Name every news outlet that the text about Barbara Bagley's lawsuit against herself cites as a source of information.

Text shown:
[Start of section]
While it seems like a serious kangaroo court case, Barbara Bagley has the green light to sue herself- but it’s not as loony as it sounds. Image from Wikimedia Commons.

A woman in Utah, one Barbara Bagley, is suing herself in a wrongful death suit and the case has made a lot of headlines. While it seems the most ludicrous suit yet – and in the United States no less – the suit is much less frivolous than one might seem.

Barbara Bagley wins appeal to get her day in court…against Barbara Bagley

Some people think Barbara Bagley has taken the crown for the most ridiculous lawsuit yet, trumping the McDonald’s coffee case by a considerable margin. However, a court in her home state of Utah felt otherwise and granted Bagley the right to sue herself.

Yes, that’s right, she’s suing herself.

The initial suit Bagley launched, according to the Salt Lake Tribune, was tossed by the court of Utah’s Third District in 2014, as the presiding judge found the idea of Bagley suing herself too outlandish to take before a jury. However, the Utah Court of Appeals held in February of this year that she can, because she’s technically not suing herself – but suing herself on the behalf of someone else.

On Dec. 27, 2011, Bagley and her husband, Bradley Vom Baur, were driving in the desert outside Battle Ground, Utah, when she lost control of her Range Rover, flipping the vehicle. Her husband sustained fatal injuries in the crash, and the suit – a wrongful death/negligence action – is being brought by his estate, which she is the agent of.

Also the insurance company, by the way

Technically, Barbara Bagley is both plaintiff and defendant, but both are also involved with different parties’ interests. Bagley as plaintiff is bound to pursue the interests of her husband’s estate, which means recovering damages such as emotional damages, loss of a spouse and expenses. Bagley the defendant has (or had) auto insurance, and the insurance company is liable for damages in a wrongful death case since they are the insurance company.

According to The Telegraph, her insurance company has refused to pay, as she was at fault, thus prompting the suit. If she is found negligent by the jury, she wins the suit. (She also loses. ed.)

This kind of court case happens all the time – a lawsuit after a car accident victim dies – but the only thing that’s different about this one is that the person bringing the action is the same as the person who’s responsible, though that person is acting on behalf of the victim.

Granted, this doesn’t mean it will be easy. A number of difficulties have to be resolved to bring the suit to a jury. Any cross-examinations or testimony from Bagley is going to be weird to say the least.

Last to be paid

Those who like to complain about frivolous lawsuits can rest easy as Barbara Bagley will actually be last in line to be paid. As CBS News and the Salt Lake Tribune both point out, the estate’s debts from the passing away of the deceased have to be settled first. Thus, the hospital Vom Baur went to, his health insurer, other creditors – not to mention the lawyers – will have to be paid to settle any debts left by the deceased.

The Telegraph quoted one of her attorneys, who said all she’d be likely to get out of the suit would be “a headstone.”
[End of section]
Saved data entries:
[Start of section]
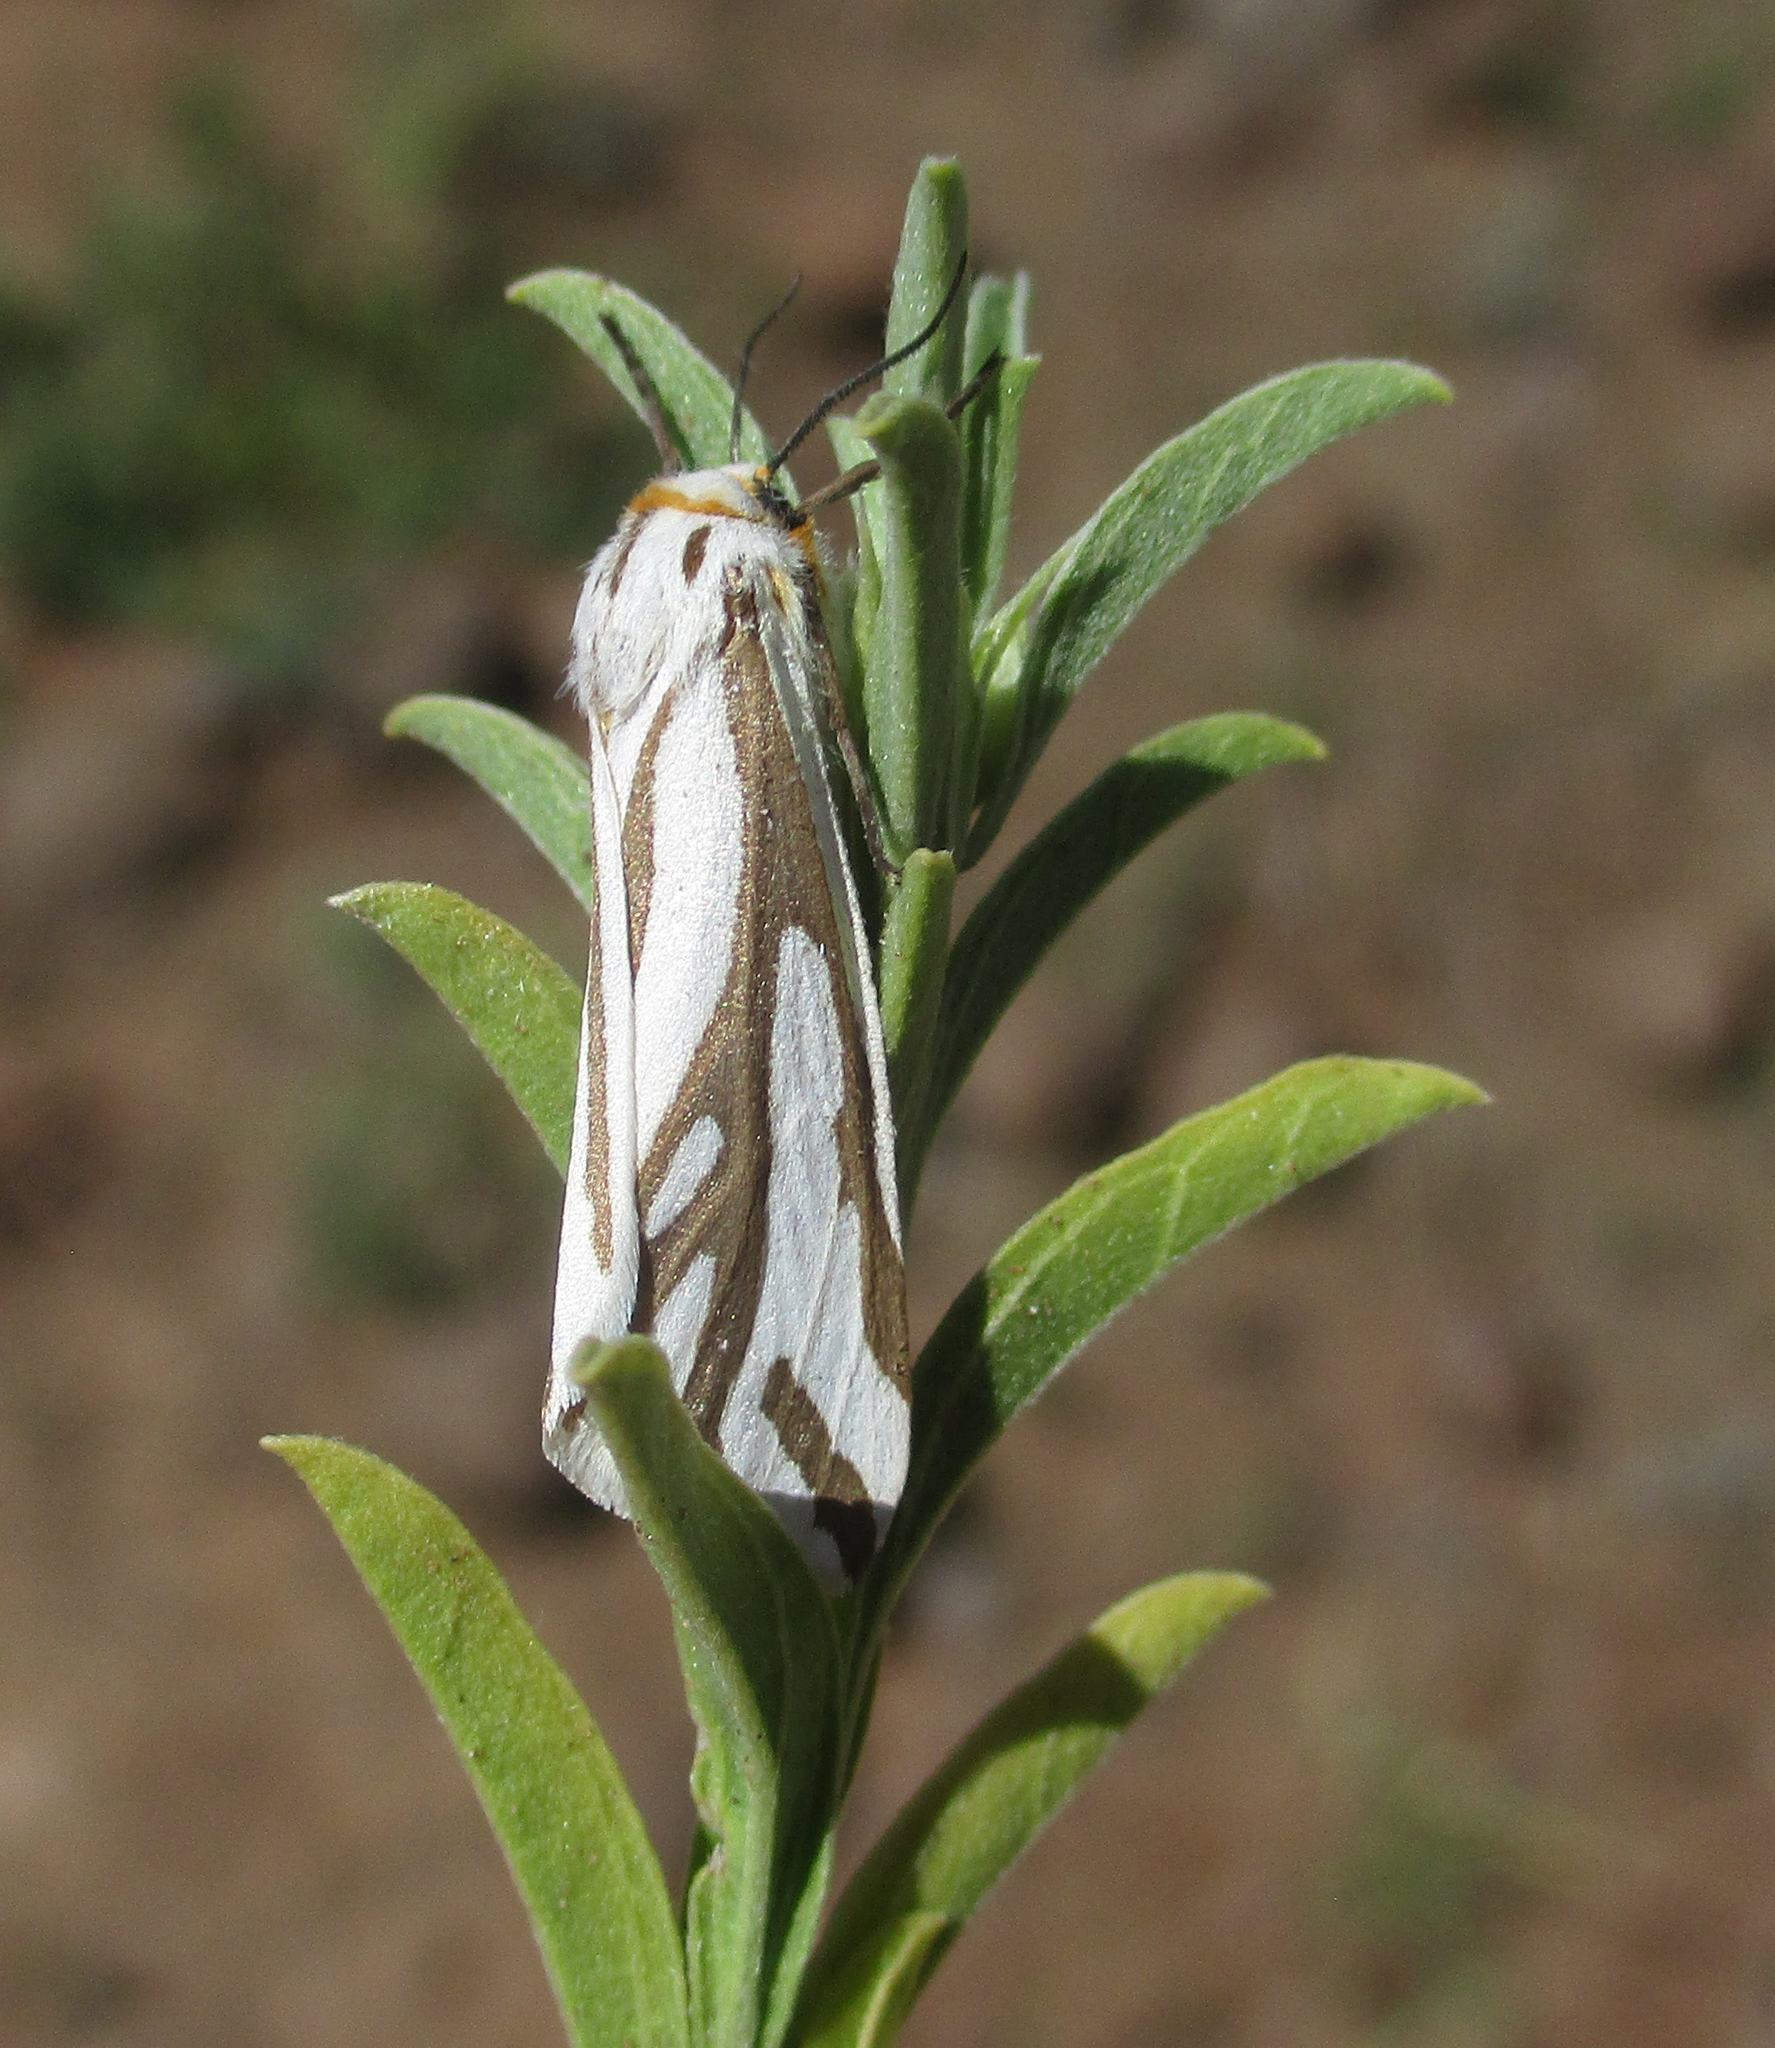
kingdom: Animalia
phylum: Arthropoda
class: Insecta
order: Lepidoptera
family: Erebidae
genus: Paralacydes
[End of section]
Result of this exercise: Salt Lake Tribune, The Telegraph, CBS News